"If you have to go anywhere, go on your own feet. It may be trying, but not so much so as the bother of horses and carriages. Everyone with a body has two servants, his hands and his feet and they will serve his will exactly."
Kamono Chome, twelfth century poet

"Carry not what we can use but only what we can't do without."
William Least Heat Moon, from River Horse
“Of all the paths you take in life, make sure a few of them are dirt.”
John Muir
“I think that I cannot preserve my health and spirits, unless I spend four hours a day at least — and it is commonly more than that — sauntering through the woods and over the hills and fields, absolutely free from all worldly engagements.”
Henry David Thoreau
"My feet is my only carriage and so I've got to push on through."
Bob Marley
The man pulling radishes
pointed my way
with a radish.
Kobayashi Issa, Japanese Haiku master
"...we have a special fondness for riding a train.
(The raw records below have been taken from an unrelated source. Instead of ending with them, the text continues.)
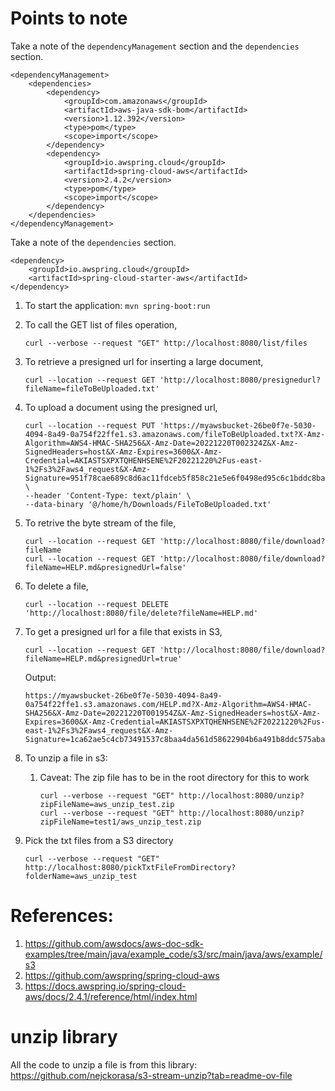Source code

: * Points to note

Take a note of the ~dependencyManagement~ section and the ~dependencies~ section.

#+begin_src 
<dependencyManagement>
    <dependencies>
    	<dependency>
    		<groupId>com.amazonaws</groupId>
    		<artifactId>aws-java-sdk-bom</artifactId>
    		<version>1.12.392</version>
    		<type>pom</type>
    		<scope>import</scope>
    	</dependency>
    	<dependency>
    		<groupId>io.awspring.cloud</groupId>
    		<artifactId>spring-cloud-aws</artifactId>
    		<version>2.4.2</version>
    		<type>pom</type>
    		<scope>import</scope>
    	</dependency>
    </dependencies>
</dependencyManagement>
#+end_src

Take a note of the ~dependencies~ section.

#+begin_src 
<dependency>
    <groupId>io.awspring.cloud</groupId>
    <artifactId>spring-cloud-starter-aws</artifactId>
</dependency>
#+end_src

1. To start the application: ~mvn spring-boot:run~
1. To call the GET list of files operation,
   #+begin_src 
   curl --verbose --request "GET" http://localhost:8080/list/files
   #+end_src
1. To retrieve a presigned url for inserting a large document,
   #+begin_src 
   curl --location --request GET 'http://localhost:8080/presignedurl?fileName=fileToBeUploaded.txt'
   #+end_src
1. To upload a document using the presigned url,
   #+begin_src 
   curl --location --request PUT 'https://myawsbucket-26be0f7e-5030-4094-8a49-0a754f22ffe1.s3.amazonaws.com/fileToBeUploaded.txt?X-Amz-Algorithm=AWS4-HMAC-SHA256&X-Amz-Date=20221220T002324Z&X-Amz-SignedHeaders=host&X-Amz-Expires=3600&X-Amz-Credential=AKIASTSXPXTQHENHSENE%2F20221220%2Fus-east-1%2Fs3%2Faws4_request&X-Amz-Signature=951f78cae689c8d6ac11fdceb5f858c21e5e6f0498ed95c6c1bddc8ba22db648' \
   --header 'Content-Type: text/plain' \
   --data-binary '@/home/h/Downloads/FileToBeUploaded.txt'
   #+end_src
1. To retrive the byte stream of the file,
   #+begin_src 
   curl --location --request GET 'http://localhost:8080/file/download?fileName
   curl --location --request GET 'http://localhost:8080/file/download?fileName=HELP.md&presignedUrl=false'
   #+end_src
1. To delete a file,
   #+begin_src 
   curl --location --request DELETE 'http://localhost:8080/file/delete?fileName=HELP.md'
   #+end_src
1. To get a presigned url for a file that exists in S3,
   #+begin_src 
   curl --location --request GET 'http://localhost:8080/file/download?fileName=HELP.md&presignedUrl=true'
   #+end_src

   Output:
   #+begin_src 
   https://myawsbucket-26be0f7e-5030-4094-8a49-0a754f22ffe1.s3.amazonaws.com/HELP.md?X-Amz-Algorithm=AWS4-HMAC-SHA256&X-Amz-Date=20221220T001954Z&X-Amz-SignedHeaders=host&X-Amz-Expires=3600&X-Amz-Credential=AKIASTSXPXTQHENHSENE%2F20221220%2Fus-east-1%2Fs3%2Faws4_request&X-Amz-Signature=1ca62ae5c4cb73491537c8baa4da561d58622904b6a491b8ddc575aba0ad2f4a
   #+end_src
1. To unzip a file in s3:
   1. Caveat: The zip file has to be in the root directory for this to work
      #+begin_src 
      curl --verbose --request "GET" http://localhost:8080/unzip?zipFileName=aws_unzip_test.zip
      curl --verbose --request "GET" http://localhost:8080/unzip?zipFileName=test1/aws_unzip_test.zip
      #+end_src
1. Pick the txt files from a S3 directory
   #+begin_src 
   curl --verbose --request "GET" http://localhost:8080/pickTxtFileFromDirectory?folderName=aws_unzip_test
   #+end_src

* References:

1. https://github.com/awsdocs/aws-doc-sdk-examples/tree/main/java/example_code/s3/src/main/java/aws/example/s3
1. https://github.com/awspring/spring-cloud-aws
1. https://docs.awspring.io/spring-cloud-aws/docs/2.4.1/reference/html/index.html

* unzip library

All the code to unzip a file is from this library: https://github.com/nejckorasa/s3-stream-unzip?tab=readme-ov-file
This we do in the good, old style, with a box of lunch, a time-table and a book to read hoping there will be a good, long wait somewhere."
Harlan Hubbard, from Shanty Boat
Life never stops. The torment of men will be eternal, unless the function of creating and acting and changing, living intensely through each day, be considered an eternal joy.
Le Corbusier
A man on foot, on horseback or on a bicycle will see more, feel more, enjoy more in one mile than than the motorized tourist can in a hundred miles.
Edward Abbey
I had pared my possessions down to almost nothing - a survival kit, that's all. I had a filthy old sarong for hot weather and a jumper and woolly socks for cold weather and I had something to sleep on and something to eat and drink out of and that was all I needed. I felt free and untrammeled and light and I wanted to stay that way. If I could only just hold onto it. I didn't want to get caught up in the madness out there.